SoundCam: A Dataset for Finding Humans Using Room Acoustics
This provides a resource for researchers in acoustics and machine learning to study human presence and movement using room acoustics, though it is incremental as it builds on existing RIR datasets by adding real-world measurements.
The authors tackled the problem of lacking real-world datasets for room impulse responses (RIRs) with systematic variations in human positions, and they introduced SoundCam, a dataset of 5,000 RIRs and 2,000 music recordings from three rooms, enabling tasks like human detection and tracking.
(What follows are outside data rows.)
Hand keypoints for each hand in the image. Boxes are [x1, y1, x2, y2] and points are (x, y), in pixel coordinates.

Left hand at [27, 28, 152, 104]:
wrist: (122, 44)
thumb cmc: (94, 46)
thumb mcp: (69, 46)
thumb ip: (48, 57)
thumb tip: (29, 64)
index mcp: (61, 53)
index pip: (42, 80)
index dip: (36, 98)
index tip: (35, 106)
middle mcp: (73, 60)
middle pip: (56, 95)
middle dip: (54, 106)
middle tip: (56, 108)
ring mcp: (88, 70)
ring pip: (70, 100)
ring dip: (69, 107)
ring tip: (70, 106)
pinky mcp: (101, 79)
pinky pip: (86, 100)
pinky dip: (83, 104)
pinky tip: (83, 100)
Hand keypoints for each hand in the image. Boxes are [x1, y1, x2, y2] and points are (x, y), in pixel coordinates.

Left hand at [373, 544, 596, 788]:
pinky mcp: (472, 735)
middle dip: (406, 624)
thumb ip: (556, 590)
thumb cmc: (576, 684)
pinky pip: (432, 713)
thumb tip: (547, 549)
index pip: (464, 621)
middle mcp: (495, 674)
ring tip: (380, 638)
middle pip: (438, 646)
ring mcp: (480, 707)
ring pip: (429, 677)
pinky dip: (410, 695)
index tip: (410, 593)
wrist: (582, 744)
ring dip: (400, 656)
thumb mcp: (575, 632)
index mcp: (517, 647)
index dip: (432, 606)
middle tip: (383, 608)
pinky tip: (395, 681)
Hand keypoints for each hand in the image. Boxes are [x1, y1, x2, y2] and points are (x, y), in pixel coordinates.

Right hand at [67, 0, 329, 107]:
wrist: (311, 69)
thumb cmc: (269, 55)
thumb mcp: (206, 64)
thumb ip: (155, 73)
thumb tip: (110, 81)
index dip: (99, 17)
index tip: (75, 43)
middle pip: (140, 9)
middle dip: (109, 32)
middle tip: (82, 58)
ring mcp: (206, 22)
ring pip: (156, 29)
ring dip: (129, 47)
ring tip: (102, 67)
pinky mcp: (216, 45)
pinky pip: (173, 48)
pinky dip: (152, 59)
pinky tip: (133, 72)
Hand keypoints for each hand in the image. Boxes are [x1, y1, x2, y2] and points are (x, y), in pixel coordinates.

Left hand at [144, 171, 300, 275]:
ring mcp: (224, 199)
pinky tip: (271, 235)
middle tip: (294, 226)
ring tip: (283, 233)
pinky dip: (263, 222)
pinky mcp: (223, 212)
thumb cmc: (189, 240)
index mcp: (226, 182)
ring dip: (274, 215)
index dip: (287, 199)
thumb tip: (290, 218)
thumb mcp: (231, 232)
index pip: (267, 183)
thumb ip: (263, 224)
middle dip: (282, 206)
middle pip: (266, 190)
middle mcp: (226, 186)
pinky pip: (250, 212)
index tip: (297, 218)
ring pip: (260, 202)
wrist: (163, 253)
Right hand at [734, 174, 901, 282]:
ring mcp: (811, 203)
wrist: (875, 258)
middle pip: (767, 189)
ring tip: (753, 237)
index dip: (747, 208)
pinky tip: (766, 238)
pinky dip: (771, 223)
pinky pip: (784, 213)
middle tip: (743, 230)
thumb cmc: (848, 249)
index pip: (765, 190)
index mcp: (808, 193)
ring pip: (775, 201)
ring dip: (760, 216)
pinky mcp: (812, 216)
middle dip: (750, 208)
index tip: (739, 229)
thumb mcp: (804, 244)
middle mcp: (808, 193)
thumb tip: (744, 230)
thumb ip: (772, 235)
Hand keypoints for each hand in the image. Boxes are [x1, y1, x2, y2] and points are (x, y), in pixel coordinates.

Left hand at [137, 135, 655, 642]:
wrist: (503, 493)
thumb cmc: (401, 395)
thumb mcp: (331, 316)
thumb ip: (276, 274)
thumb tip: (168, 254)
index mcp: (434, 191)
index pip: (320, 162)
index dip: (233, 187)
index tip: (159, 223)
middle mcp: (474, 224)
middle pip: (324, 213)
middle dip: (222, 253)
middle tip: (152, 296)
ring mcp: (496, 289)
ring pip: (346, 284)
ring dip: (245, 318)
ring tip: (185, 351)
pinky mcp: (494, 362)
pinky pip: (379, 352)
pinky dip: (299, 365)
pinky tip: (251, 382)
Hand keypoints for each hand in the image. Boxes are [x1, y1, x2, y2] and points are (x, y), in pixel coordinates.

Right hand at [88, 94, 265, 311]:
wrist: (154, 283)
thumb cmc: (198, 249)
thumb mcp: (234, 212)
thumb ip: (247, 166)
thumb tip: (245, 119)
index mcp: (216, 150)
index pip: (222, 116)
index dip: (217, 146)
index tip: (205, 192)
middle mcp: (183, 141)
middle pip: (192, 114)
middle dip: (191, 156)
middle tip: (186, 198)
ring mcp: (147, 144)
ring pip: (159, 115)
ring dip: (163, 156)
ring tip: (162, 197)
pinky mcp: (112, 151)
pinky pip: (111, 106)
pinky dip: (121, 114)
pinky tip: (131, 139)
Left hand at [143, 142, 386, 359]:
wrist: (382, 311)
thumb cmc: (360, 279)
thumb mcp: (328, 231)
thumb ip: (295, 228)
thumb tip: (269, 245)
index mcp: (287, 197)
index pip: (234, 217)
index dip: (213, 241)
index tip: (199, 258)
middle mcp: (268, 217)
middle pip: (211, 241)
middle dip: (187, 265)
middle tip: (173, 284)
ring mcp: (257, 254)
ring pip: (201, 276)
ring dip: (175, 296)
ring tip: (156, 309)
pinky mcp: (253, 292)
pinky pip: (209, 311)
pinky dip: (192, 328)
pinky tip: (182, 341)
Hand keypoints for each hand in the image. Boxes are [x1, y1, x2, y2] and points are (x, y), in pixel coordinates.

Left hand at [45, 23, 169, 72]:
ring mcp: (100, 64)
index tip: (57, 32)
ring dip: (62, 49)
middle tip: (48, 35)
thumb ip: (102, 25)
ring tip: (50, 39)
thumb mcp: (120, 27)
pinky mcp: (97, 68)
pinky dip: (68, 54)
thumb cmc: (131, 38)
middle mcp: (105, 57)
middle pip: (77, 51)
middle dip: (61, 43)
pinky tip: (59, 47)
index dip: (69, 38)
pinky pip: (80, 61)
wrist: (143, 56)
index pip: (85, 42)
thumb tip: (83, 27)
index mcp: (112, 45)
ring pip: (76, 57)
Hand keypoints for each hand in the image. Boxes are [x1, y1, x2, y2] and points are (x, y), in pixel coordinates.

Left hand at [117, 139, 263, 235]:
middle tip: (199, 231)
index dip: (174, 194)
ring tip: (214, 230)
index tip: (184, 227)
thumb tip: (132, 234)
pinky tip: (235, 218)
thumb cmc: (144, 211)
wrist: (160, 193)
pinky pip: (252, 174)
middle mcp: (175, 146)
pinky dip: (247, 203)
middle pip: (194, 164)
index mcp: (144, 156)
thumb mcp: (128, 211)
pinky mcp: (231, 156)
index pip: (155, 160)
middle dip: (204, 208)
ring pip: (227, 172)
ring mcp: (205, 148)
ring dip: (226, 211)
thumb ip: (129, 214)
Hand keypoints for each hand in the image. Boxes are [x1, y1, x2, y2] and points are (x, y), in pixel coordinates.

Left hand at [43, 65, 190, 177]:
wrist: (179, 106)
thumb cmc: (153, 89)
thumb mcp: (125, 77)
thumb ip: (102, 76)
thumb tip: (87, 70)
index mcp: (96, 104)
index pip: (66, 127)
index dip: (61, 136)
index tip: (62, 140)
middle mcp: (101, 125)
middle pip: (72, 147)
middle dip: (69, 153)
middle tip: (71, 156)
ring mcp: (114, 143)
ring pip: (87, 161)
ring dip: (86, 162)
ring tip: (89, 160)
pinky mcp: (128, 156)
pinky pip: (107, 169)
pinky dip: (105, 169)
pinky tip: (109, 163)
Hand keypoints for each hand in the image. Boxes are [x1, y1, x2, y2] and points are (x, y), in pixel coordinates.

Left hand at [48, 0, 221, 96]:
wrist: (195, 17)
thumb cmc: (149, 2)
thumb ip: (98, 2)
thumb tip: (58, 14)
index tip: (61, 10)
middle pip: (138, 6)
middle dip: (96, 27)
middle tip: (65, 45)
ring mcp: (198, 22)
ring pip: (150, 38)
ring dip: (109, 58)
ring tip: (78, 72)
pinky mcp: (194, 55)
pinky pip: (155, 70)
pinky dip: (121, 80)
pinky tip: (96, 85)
A room's acoustic properties are a product of the room's geometry, the objects within the room, and their specific positions. A room's acoustic properties can be characterized by its impulse response (RIR) between a source and listener location, or roughly inferred from recordings of natural signals present in the room. Variations in the positions of objects in a room can effect measurable changes in the room's acoustic properties, as characterized by the RIR. Existing datasets of RIRs either do not systematically vary positions of objects in an environment, or they consist of only simulated RIRs. We present SoundCam, the largest dataset of unique RIRs from in-the-wild rooms publicly released to date. It includes 5,000 10-channel real-world measurements of room impulse responses and 2,000 10-channel recordings of music in three different rooms, including a controlled acoustic lab, an in-the-wild living room, and a conference room, with different humans in positions throughout each room. We show that these measurements can be used for interesting tasks, such as detecting and identifying humans, and tracking their positions.